» **Prompt**:
Reproduce every line of the listing as written, apart from the pictures.
= Beginning of Section =
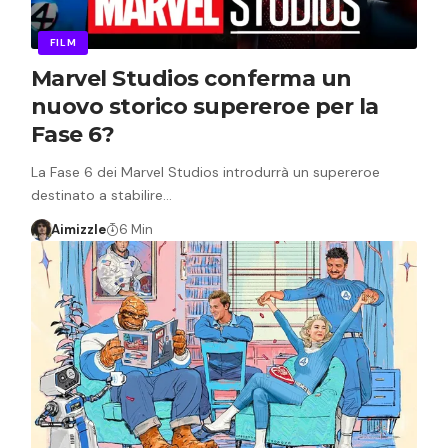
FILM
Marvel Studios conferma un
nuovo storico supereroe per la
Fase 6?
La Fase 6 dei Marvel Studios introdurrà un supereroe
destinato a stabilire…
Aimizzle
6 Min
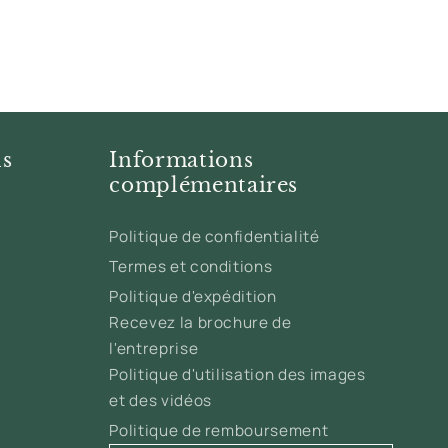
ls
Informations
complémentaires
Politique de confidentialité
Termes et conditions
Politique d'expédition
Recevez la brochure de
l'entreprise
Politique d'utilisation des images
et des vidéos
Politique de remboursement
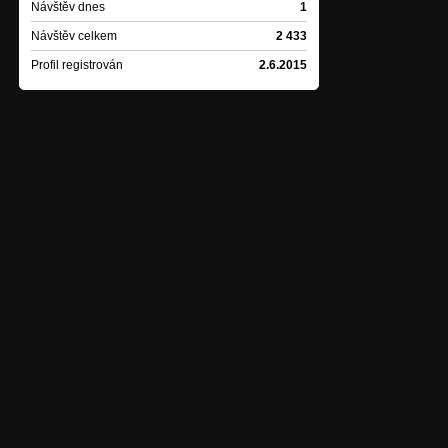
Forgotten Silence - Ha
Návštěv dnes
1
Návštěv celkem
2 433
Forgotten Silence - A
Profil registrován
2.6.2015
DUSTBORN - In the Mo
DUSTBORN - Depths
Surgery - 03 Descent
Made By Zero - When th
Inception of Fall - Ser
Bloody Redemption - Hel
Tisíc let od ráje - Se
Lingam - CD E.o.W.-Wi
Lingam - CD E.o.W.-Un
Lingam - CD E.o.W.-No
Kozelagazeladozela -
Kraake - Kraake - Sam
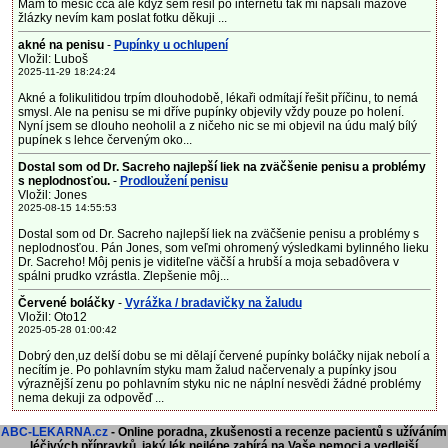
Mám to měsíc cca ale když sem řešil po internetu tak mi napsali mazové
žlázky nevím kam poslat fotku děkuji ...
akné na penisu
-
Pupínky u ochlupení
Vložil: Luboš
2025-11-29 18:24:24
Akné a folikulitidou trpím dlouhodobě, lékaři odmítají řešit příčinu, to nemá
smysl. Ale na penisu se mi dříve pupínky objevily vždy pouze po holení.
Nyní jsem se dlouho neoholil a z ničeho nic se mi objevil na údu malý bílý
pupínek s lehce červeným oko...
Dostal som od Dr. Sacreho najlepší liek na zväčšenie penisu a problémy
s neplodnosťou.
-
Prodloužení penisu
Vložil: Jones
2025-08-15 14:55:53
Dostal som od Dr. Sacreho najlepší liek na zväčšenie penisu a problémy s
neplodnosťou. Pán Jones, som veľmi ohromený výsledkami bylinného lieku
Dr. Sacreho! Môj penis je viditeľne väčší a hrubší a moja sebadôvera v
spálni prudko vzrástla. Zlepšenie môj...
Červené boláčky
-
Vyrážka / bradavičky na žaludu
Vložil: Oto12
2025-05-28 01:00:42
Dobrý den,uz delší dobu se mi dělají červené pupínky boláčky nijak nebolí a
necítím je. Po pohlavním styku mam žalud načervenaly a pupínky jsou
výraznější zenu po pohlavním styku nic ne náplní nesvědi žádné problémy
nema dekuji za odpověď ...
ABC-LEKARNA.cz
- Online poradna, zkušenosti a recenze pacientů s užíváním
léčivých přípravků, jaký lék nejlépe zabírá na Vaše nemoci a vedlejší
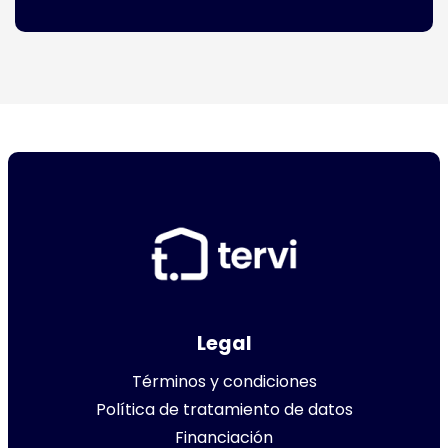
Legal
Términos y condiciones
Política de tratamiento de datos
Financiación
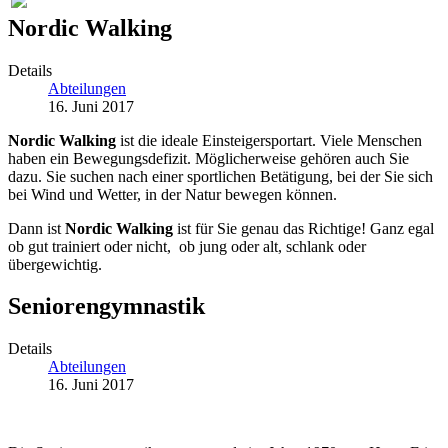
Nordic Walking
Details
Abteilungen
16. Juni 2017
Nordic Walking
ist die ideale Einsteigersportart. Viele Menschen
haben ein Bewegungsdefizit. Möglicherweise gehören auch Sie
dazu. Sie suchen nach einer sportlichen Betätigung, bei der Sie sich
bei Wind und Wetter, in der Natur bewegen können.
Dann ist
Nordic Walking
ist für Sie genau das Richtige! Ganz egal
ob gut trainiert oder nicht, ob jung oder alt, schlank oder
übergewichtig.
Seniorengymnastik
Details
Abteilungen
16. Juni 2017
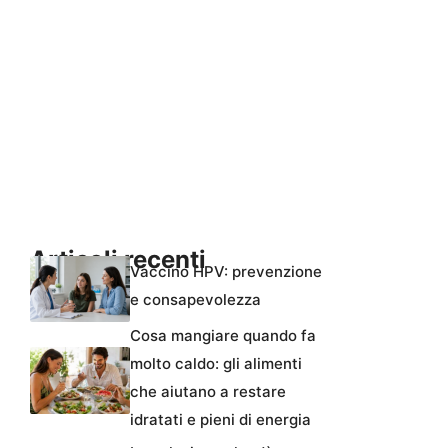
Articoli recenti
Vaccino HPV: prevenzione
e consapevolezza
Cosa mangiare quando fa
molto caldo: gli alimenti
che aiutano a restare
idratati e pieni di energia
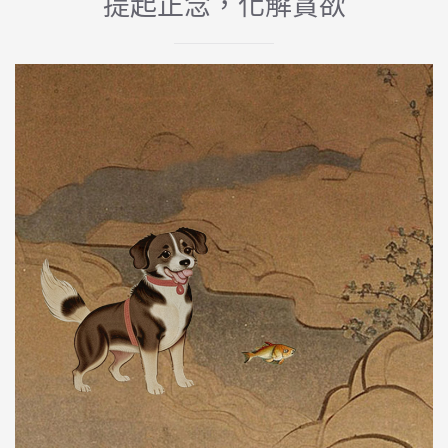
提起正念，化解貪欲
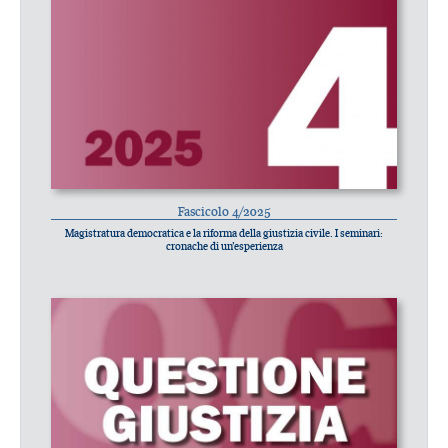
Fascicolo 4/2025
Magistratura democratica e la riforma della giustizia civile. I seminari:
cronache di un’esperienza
= End of Section =
» **The answer**:
FILM
Marvel Studios conferma un
nuovo storico supereroe per la
Fase 6?
La Fase 6 dei Marvel Studios introdurrà un supereroe
destinato a stabilire…
Aimizzle
6 Min
ls
Informations
complémentaires
Politique de confidentialité
Termes et conditions
Politique d'expédition
Recevez la brochure de
l'entreprise
Politique d'utilisation des images
et des vidéos
Politique de remboursement
Forgotten Silence - Ha
Návštěv dnes
1
Návštěv celkem
2 433
Forgotten Silence - A
Profil registrován
2.6.2015
DUSTBORN - In the Mo
DUSTBORN - Depths
Surgery - 03 Descent
Made By Zero - When th
Inception of Fall - Ser
Bloody Redemption - Hel
Tisíc let od ráje - Se
Lingam - CD E.o.W.-Wi
Lingam - CD E.o.W.-Un
Lingam - CD E.o.W.-No
Kozelagazeladozela -
Kraake - Kraake - Sam
Mám to měsíc cca ale když sem řešil po internetu tak mi napsali mazové
žlázky nevím kam poslat fotku děkuji ...
akné na penisu
-
Pupínky u ochlupení
Vložil: Luboš
2025-11-29 18:24:24
Akné a folikulitidou trpím dlouhodobě, lékaři odmítají řešit příčinu, to nemá
smysl. Ale na penisu se mi dříve pupínky objevily vždy pouze po holení.
Nyní jsem se dlouho neoholil a z ničeho nic se mi objevil na údu malý bílý
pupínek s lehce červeným oko...
Dostal som od Dr. Sacreho najlepší liek na zväčšenie penisu a problémy
s neplodnosťou.
-
Prodloužení penisu
Vložil: Jones
2025-08-15 14:55:53
Dostal som od Dr. Sacreho najlepší liek na zväčšenie penisu a problémy s
neplodnosťou. Pán Jones, som veľmi ohromený výsledkami bylinného lieku
Dr. Sacreho! Môj penis je viditeľne väčší a hrubší a moja sebadôvera v
spálni prudko vzrástla. Zlepšenie môj...
Červené boláčky
-
Vyrážka / bradavičky na žaludu
Vložil: Oto12
2025-05-28 01:00:42
Dobrý den,uz delší dobu se mi dělají červené pupínky boláčky nijak nebolí a
necítím je. Po pohlavním styku mam žalud načervenaly a pupínky jsou
výraznější zenu po pohlavním styku nic ne náplní nesvědi žádné problémy
nema dekuji za odpověď ...
ABC-LEKARNA.cz
- Online poradna, zkušenosti a recenze pacientů s užíváním
léčivých přípravků, jaký lék nejlépe zabírá na Vaše nemoci a vedlejší
Legal
Términos y condiciones
Política de tratamiento de datos
Financiación
Nordic Walking
Details
Abteilungen
16. Juni 2017
Nordic Walking
ist die ideale Einsteigersportart. Viele Menschen
haben ein Bewegungsdefizit. Möglicherweise gehören auch Sie
dazu. Sie suchen nach einer sportlichen Betätigung, bei der Sie sich
bei Wind und Wetter, in der Natur bewegen können.
Dann ist
Nordic Walking
ist für Sie genau das Richtige! Ganz egal
ob gut trainiert oder nicht, ob jung oder alt, schlank oder
übergewichtig.
Seniorengymnastik
Details
Abteilungen
16. Juni 2017
Articoli recenti
Vaccino HPV: prevenzione
e consapevolezza
Cosa mangiare quando fa
molto caldo: gli alimenti
che aiutano a restare
idratati e pieni di energia
提起正念，化解貪欲
Fascicolo 4/2025
Magistratura democratica e la riforma della giustizia civile. I seminari:
cronache di un’esperienza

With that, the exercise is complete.